**DATA SHOWN**
* * * *

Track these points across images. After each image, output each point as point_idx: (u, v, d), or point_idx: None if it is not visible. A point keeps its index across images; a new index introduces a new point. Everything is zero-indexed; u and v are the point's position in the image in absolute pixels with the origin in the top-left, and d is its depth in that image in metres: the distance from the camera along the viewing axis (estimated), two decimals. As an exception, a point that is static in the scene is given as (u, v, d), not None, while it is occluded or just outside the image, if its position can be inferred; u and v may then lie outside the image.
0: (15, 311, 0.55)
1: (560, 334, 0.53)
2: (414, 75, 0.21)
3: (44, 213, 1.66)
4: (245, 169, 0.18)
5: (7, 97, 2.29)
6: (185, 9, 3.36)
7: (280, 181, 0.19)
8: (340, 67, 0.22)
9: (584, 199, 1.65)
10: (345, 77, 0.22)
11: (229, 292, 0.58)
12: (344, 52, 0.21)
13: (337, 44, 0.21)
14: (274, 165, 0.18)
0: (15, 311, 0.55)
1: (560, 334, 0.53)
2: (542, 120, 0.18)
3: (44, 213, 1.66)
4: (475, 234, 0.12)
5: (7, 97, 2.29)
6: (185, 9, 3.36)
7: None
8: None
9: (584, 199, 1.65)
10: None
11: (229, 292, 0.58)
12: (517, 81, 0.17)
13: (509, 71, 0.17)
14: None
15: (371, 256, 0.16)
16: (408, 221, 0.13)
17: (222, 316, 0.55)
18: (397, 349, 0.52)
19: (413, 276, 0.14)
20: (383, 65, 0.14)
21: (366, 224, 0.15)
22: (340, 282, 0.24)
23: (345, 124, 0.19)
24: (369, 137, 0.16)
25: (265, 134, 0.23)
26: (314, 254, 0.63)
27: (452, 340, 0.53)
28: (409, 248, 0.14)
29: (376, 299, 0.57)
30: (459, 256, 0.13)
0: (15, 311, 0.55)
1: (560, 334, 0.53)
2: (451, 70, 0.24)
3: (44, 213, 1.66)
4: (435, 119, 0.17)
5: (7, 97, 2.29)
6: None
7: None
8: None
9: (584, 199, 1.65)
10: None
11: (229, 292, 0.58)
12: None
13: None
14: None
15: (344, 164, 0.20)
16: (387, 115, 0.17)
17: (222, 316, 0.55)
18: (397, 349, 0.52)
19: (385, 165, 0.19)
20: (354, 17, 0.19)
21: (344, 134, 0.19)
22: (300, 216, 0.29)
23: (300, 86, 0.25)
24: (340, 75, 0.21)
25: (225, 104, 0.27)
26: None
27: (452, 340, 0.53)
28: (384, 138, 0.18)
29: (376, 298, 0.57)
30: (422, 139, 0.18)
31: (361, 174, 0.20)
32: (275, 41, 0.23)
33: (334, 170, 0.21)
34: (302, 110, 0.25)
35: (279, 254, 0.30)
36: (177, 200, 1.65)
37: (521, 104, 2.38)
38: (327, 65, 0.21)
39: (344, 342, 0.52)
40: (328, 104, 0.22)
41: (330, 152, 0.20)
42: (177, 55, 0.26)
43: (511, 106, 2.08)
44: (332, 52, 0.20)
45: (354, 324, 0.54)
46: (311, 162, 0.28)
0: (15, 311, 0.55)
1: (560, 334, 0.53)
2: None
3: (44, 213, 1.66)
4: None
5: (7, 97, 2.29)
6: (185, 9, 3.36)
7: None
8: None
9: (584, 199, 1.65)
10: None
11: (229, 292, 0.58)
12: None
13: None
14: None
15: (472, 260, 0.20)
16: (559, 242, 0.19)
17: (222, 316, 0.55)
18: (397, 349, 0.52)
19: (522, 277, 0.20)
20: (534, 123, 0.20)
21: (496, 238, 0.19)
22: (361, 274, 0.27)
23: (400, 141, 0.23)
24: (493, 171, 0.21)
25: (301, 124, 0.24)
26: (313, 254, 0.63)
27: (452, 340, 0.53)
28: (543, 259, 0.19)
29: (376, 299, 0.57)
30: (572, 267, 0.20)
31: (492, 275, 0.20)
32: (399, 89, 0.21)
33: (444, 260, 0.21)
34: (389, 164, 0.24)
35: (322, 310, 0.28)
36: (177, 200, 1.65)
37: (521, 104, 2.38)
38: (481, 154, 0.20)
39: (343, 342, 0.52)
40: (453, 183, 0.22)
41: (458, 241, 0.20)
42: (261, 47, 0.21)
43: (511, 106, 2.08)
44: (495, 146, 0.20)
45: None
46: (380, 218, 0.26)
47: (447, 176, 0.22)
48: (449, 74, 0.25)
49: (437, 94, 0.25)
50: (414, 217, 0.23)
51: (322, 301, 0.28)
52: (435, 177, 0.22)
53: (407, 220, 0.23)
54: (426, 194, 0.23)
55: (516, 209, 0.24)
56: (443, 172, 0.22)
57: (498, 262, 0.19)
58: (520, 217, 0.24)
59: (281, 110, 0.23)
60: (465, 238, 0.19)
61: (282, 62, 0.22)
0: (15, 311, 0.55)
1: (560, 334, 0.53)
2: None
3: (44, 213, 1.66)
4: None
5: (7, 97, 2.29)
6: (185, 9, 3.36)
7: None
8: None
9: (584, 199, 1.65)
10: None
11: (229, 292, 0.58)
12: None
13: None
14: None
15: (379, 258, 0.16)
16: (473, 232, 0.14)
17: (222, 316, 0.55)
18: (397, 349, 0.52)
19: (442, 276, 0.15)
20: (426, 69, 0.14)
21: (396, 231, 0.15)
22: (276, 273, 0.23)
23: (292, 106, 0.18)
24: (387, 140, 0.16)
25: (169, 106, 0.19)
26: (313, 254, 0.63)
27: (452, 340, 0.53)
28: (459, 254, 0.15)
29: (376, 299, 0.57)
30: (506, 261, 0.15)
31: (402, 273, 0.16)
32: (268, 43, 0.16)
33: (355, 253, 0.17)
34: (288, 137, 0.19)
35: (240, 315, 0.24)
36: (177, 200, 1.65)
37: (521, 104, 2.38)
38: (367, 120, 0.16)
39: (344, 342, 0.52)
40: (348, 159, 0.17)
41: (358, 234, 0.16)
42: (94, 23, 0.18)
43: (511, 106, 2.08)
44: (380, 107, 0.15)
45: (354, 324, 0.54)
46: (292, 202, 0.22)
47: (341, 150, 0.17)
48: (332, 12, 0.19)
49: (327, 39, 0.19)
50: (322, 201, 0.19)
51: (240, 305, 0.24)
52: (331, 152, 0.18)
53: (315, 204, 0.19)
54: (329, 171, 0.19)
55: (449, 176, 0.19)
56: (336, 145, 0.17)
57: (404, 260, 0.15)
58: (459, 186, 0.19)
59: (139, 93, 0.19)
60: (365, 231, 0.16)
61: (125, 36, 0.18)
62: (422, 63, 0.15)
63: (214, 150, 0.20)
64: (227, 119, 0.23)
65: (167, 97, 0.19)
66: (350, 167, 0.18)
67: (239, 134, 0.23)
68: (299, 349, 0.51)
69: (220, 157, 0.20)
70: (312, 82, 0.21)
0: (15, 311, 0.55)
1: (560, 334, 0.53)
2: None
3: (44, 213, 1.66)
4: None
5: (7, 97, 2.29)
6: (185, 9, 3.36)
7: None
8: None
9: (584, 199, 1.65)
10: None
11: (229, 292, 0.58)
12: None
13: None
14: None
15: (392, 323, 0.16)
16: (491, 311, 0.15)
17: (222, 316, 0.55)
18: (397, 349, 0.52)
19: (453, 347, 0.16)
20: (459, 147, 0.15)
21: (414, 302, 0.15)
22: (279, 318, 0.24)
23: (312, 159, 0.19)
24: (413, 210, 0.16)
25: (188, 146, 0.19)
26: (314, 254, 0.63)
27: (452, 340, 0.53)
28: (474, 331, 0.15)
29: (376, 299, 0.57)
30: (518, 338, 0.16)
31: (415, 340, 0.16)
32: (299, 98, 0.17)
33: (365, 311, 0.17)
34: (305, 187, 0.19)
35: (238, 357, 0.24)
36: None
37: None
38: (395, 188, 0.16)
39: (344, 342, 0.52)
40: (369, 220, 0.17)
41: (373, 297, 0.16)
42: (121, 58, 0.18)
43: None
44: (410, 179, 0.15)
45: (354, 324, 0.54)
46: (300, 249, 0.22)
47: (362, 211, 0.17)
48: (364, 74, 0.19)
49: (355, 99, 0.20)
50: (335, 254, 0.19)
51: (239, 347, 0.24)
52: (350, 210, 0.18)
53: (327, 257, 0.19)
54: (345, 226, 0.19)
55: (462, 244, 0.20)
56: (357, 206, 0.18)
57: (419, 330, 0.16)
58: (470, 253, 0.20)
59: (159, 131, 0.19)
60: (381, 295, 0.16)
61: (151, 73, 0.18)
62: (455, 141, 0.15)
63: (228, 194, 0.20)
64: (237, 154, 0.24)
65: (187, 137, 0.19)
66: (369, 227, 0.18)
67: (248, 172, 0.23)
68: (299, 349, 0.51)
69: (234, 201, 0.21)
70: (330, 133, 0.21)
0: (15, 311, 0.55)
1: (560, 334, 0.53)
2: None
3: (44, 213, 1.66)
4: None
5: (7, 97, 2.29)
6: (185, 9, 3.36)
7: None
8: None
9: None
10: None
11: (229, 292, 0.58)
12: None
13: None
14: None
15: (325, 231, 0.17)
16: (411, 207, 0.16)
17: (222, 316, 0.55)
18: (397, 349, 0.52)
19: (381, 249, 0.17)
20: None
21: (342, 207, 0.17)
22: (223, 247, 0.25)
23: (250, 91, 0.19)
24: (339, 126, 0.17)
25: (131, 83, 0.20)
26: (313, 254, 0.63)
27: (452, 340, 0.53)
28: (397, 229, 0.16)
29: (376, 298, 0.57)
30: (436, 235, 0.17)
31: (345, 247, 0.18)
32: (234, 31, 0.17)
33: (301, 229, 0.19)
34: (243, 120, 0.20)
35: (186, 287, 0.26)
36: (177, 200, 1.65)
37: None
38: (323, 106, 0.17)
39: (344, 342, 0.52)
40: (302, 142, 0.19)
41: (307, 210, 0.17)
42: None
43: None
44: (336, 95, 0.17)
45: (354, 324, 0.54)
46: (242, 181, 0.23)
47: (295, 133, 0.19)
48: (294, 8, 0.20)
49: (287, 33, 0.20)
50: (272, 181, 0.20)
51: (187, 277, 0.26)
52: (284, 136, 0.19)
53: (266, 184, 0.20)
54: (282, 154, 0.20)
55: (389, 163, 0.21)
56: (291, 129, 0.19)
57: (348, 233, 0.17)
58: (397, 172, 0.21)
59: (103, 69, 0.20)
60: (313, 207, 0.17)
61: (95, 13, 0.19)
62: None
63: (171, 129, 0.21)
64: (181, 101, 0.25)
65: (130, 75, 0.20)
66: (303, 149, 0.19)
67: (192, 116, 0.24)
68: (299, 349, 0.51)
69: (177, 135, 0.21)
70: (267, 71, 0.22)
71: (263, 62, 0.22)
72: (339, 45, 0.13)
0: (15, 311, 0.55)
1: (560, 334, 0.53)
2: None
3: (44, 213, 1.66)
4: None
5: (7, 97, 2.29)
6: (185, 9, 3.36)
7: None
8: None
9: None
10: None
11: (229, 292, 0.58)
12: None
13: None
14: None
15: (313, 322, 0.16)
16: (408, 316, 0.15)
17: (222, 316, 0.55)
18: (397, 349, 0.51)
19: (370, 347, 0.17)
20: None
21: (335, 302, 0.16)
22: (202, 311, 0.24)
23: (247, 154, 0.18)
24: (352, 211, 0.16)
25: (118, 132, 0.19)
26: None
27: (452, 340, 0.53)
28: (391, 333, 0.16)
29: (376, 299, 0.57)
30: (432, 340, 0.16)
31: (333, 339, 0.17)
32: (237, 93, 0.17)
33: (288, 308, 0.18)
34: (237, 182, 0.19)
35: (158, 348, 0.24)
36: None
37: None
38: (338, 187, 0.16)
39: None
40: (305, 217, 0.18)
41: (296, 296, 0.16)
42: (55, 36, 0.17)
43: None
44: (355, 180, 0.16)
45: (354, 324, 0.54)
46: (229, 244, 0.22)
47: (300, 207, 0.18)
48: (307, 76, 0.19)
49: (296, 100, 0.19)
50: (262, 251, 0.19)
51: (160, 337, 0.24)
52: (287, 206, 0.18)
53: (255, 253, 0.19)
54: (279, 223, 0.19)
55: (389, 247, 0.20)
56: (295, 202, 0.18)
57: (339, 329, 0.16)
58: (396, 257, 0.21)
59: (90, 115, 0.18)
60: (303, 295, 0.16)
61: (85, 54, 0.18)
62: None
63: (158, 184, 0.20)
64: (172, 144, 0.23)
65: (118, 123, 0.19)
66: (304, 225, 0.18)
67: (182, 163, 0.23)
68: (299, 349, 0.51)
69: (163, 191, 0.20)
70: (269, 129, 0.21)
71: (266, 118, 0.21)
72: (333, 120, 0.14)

* * * *

**ABOUT THIS TASK**
From the records above, copy only the lines starting with the line that holds "55: (516, 209, 0.24)" and going on through the line that holds "65: (167, 97, 0.19)", exactly as written.

**TASK OUTPUT**
55: (516, 209, 0.24)
56: (443, 172, 0.22)
57: (498, 262, 0.19)
58: (520, 217, 0.24)
59: (281, 110, 0.23)
60: (465, 238, 0.19)
61: (282, 62, 0.22)
0: (15, 311, 0.55)
1: (560, 334, 0.53)
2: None
3: (44, 213, 1.66)
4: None
5: (7, 97, 2.29)
6: (185, 9, 3.36)
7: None
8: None
9: (584, 199, 1.65)
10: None
11: (229, 292, 0.58)
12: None
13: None
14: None
15: (379, 258, 0.16)
16: (473, 232, 0.14)
17: (222, 316, 0.55)
18: (397, 349, 0.52)
19: (442, 276, 0.15)
20: (426, 69, 0.14)
21: (396, 231, 0.15)
22: (276, 273, 0.23)
23: (292, 106, 0.18)
24: (387, 140, 0.16)
25: (169, 106, 0.19)
26: (313, 254, 0.63)
27: (452, 340, 0.53)
28: (459, 254, 0.15)
29: (376, 299, 0.57)
30: (506, 261, 0.15)
31: (402, 273, 0.16)
32: (268, 43, 0.16)
33: (355, 253, 0.17)
34: (288, 137, 0.19)
35: (240, 315, 0.24)
36: (177, 200, 1.65)
37: (521, 104, 2.38)
38: (367, 120, 0.16)
39: (344, 342, 0.52)
40: (348, 159, 0.17)
41: (358, 234, 0.16)
42: (94, 23, 0.18)
43: (511, 106, 2.08)
44: (380, 107, 0.15)
45: (354, 324, 0.54)
46: (292, 202, 0.22)
47: (341, 150, 0.17)
48: (332, 12, 0.19)
49: (327, 39, 0.19)
50: (322, 201, 0.19)
51: (240, 305, 0.24)
52: (331, 152, 0.18)
53: (315, 204, 0.19)
54: (329, 171, 0.19)
55: (449, 176, 0.19)
56: (336, 145, 0.17)
57: (404, 260, 0.15)
58: (459, 186, 0.19)
59: (139, 93, 0.19)
60: (365, 231, 0.16)
61: (125, 36, 0.18)
62: (422, 63, 0.15)
63: (214, 150, 0.20)
64: (227, 119, 0.23)
65: (167, 97, 0.19)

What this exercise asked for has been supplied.